Exemplifying the dominance Radatz exhibited in his first three seasons, he did not give up a run in 14 appearances from May 13 to June 14, throwing 33 scoreless innings, striking out 43 and allowing just 18 baserunners. Of 13 runners inherited, only three scored. Amazingly, he recorded only four saves (though he did win four games) because eight times he was brought in with the Red Sox trailing or tied, and three times used with the Sox up by at least four runs.

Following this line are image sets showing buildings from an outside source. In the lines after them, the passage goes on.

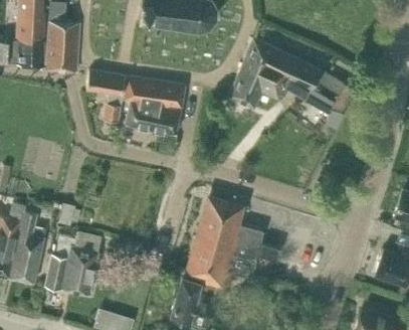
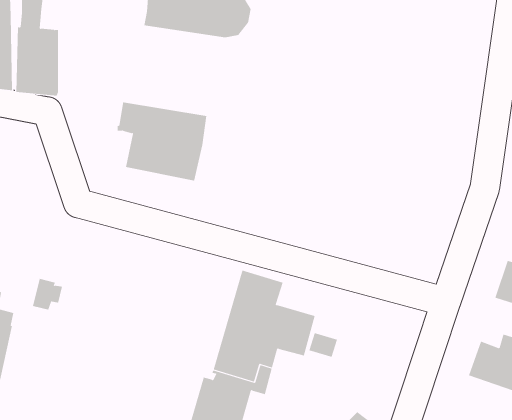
building: [230,39,354,114] -> none
building: [86,71,124,123] -> none
building: [45,234,101,295] -> none

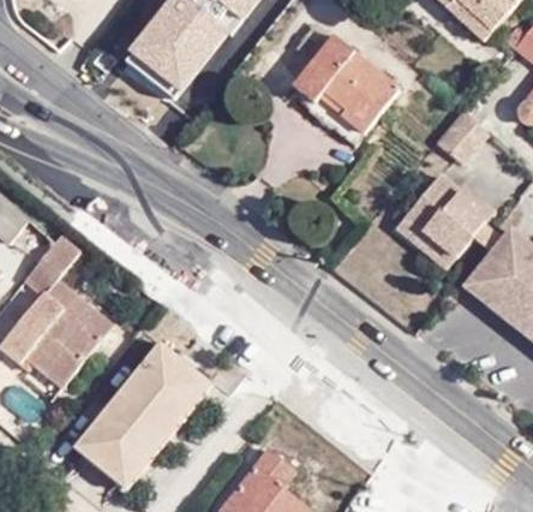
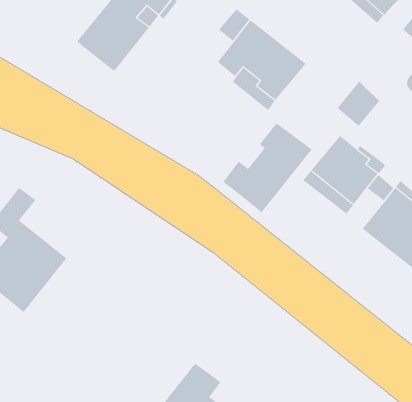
building: none -> [223,123,313,213]
building: [74,343,211,487] -> none

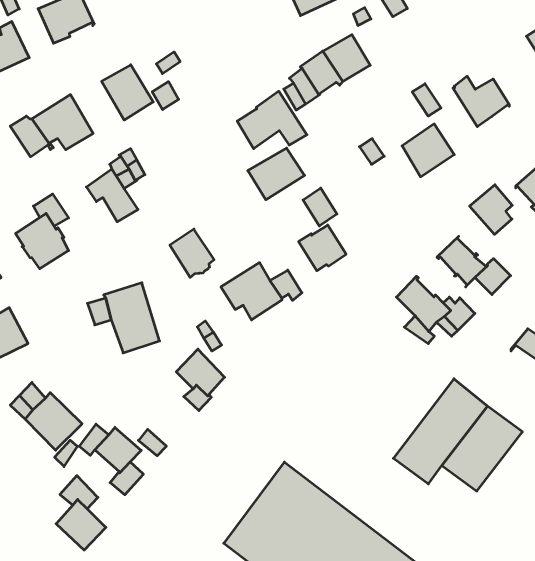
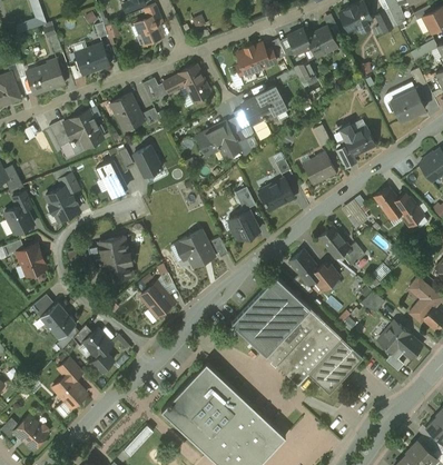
building: none -> [163,66,209,102]
building: [248,148,305,200] -> [257,179,294,211]
building: [170,229,214,277] -> [132,147,160,178]
building: none -> [230,277,321,367]

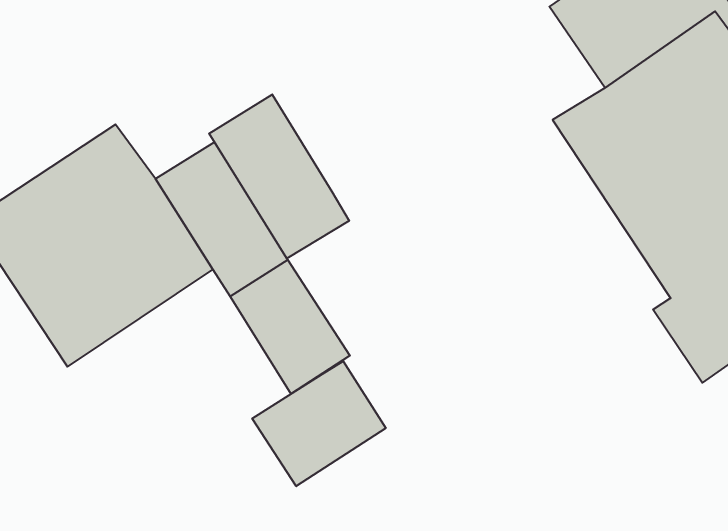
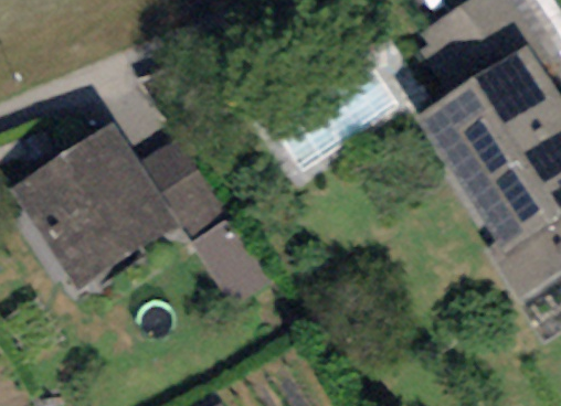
building: [209,94,349,258] -> none
building: [252,361,386,486] -> none

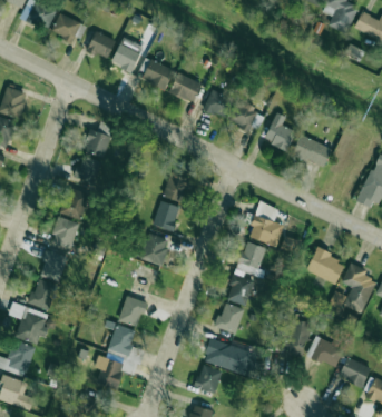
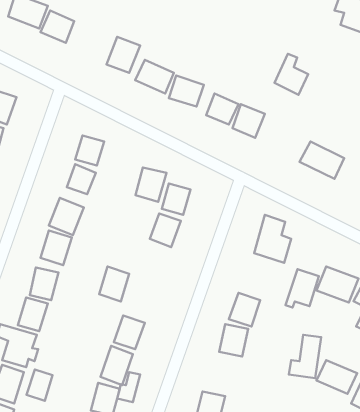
building: [87,31,116,59] -> none
building: [264,113,295,151] -> [274,54,308,95]
building: none -> [135,168,166,202]
building: [141,234,169,266] -> [99,267,129,301]
building: [235,241,266,277] -> [285,269,319,308]
building: [203,339,253,376] -> none
building: none -> [26,369,52,401]

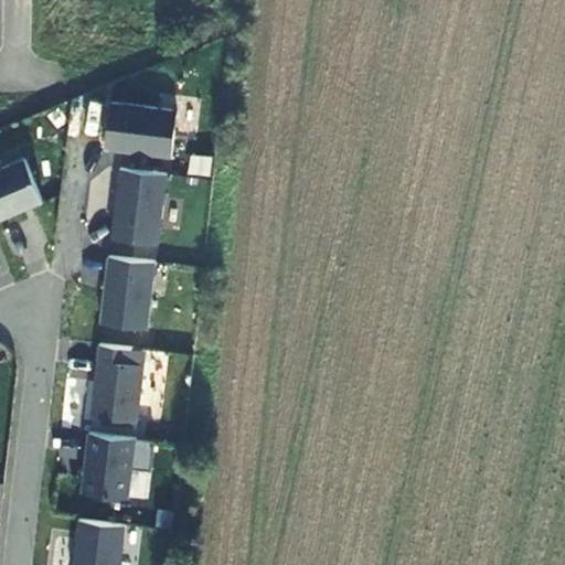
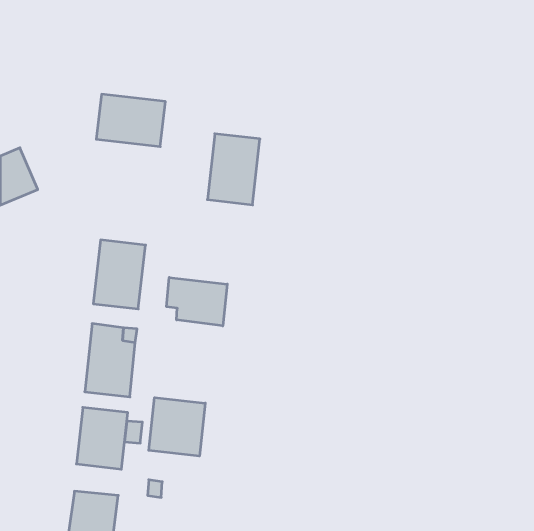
building: [110,170,166,245] -> [207,134,260,205]
building: none -> [167,277,227,326]
building: none -> [149,398,205,456]

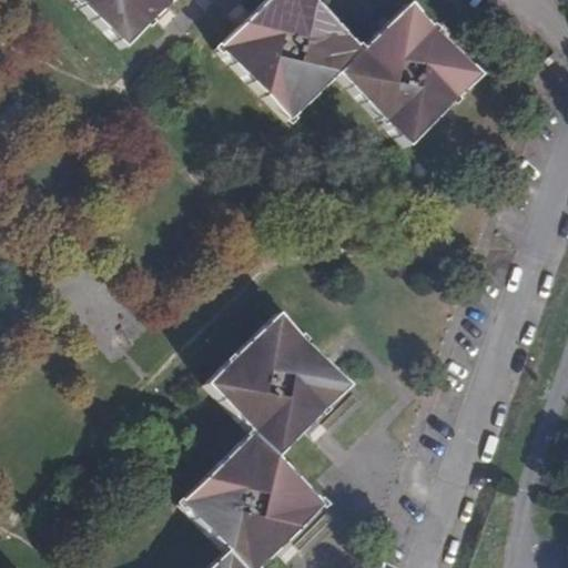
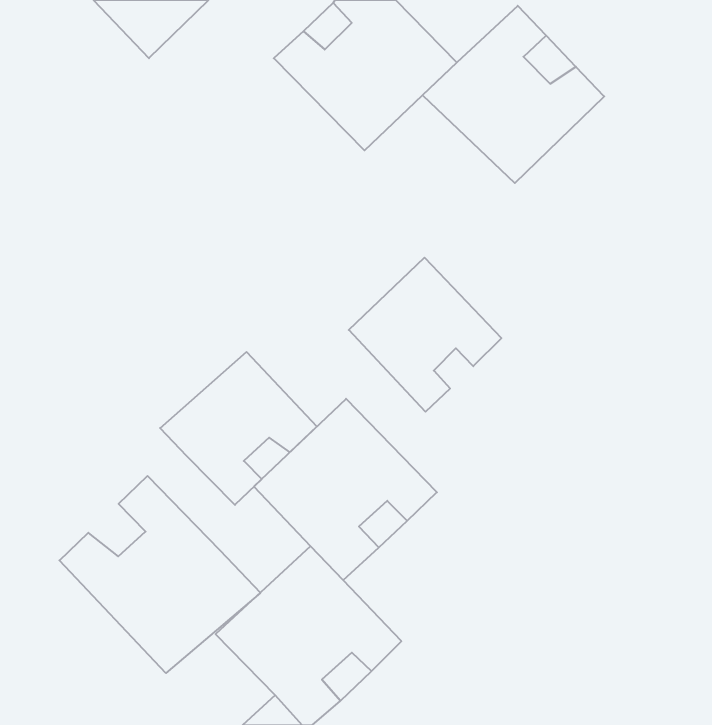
building: none -> [349,258,501,412]
building: none -> [160,352,317,505]
building: none -> [59,476,260,673]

Perhaps the biggest testament to the stamina a pitcher like Radatz needed in the early days of the relief specialist are the 28 games in which he pitched two or more innings, including 13 of at least three innings. Twelve times, Radatz was brought in to pitch extra innings. All 12 times, Radatz pitched through the end of the game, going 9-3.
Key game: June 11. The Red Sox lead 3-2 in the bottom of the seventh when Boston starter Wilbur Wood runs into trouble. Manager Johnny Pesky calls on Radatz – his 6-foot-5, 235-pound beast of a closer – to close the door for the final two-plus innings.
Radtaz instead gives up a run-scoring single to pinch-hitter Bill Bruton, blowing the save and tying the game. Radatz’s job is now to preserve the tie for the Red Sox bats. So he does. Radatz retires the side in order in the eighth, works around a single in the ninth, sets down six straight in the 10th and 11th, and after a 12th-inning leadoff single, retires another nine in a row.
In the top of the 14th, the Red Sox break through on back-to-back home runs from Frank Malzone and Dick Stuart. Radatz returns to the mound in the bottom of the 14th and again retires the side in order, striking out Bruton for the final out of the marathon game. Radatz picks up the win, having pitched 8.2 innings while allowing three hits and one walk, and striking out 11. He set down the final 12 batters he faced, seven via strikeout.